As excited as the quartet is to be on a rock stage, that pales in comparison to Ondrasik’s kid-in-a-candy-store giddiness of being on stage with them.
“Sometimes I get lost just watching them, you know. I have to kind of catch myself and remember, ‘All right, you’re singing a song now’,” he said.
With the strings, Ondrasik said some of his songs take on deeper meaning.
“It just adds a certain emotion that only strings can do,” he said, mentioning his military family homage “Two Lights” as an example. “The strings are really the emotion. They’re the pain, they’re the reality. And it’s something that you can’t interpret from just a piano and a vocal or even a rock band. They’re the humanity in much of my music.”
Ondrasik tours with the string quartet in the spring and fall and devotes his summers to the piano-based soft rock that launched his career in the early 2000s and has brought him 10 Top 25 hits on Adult Contemporary charts including the No. 1 hits “Superman” in 2001 and “100 Years” in 2003.
Adding the string quartet to the mix, though, has been something of a reinvention and rejuvenation for the 60-year-old father of two, whose daughter, Olivia Ondrasik, tours with him. Olivia’s Lace & Lee folk duo with Caroline McPherson opens for Five For Fighting.
“They come out and bring the house down,” he said. “Just having her and Caroline with us ... they have the joy, the excitement, the nervousness, all the things that we used to have.”
At some point in Tuesday’s show, Ondrasik will leave the stage and turn it over to the quartet “and just let them basically kind of jam.”
“You never know what they’re going to play. It could be Mozart, it could be Led Zeppelin. I kind of give them the stage and I become a fan and that’s always one of the highlights of the show as well,” he said.
An emotional and personal highlight for Ondrasik comes when he plays his updated version of “Superman,” rewritten in honor of the victims of the Oct. 7, 2023, Hamas attack on Israel. Ondrasik, a fiercely outspoken critic of the attack and advocate for the hostages’ release, was recently honored by the White Rose Society, an organization that recognizes non-Jews for their support of Israel.

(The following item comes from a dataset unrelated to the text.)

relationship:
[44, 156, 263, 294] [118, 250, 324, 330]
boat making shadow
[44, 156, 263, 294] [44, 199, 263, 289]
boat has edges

Ondrasik said he has invited students from the University of Arizona Hillel Foundation to be at the concert.
“On many of our college campuses, they’ve been under siege with a lot of antisemitism, so whenever somebody comes to town, that gives them a big hug,” he said. “I’m really looking forward to that and spending time with the kids and having them come to the show. That’ll be a very kind of special part of visiting you guys.”
Tuesday’s show at the Fox, 17 W. Congress St., starts at 7:30 p.m. Tickets are $24-$70 through foxtucson.com.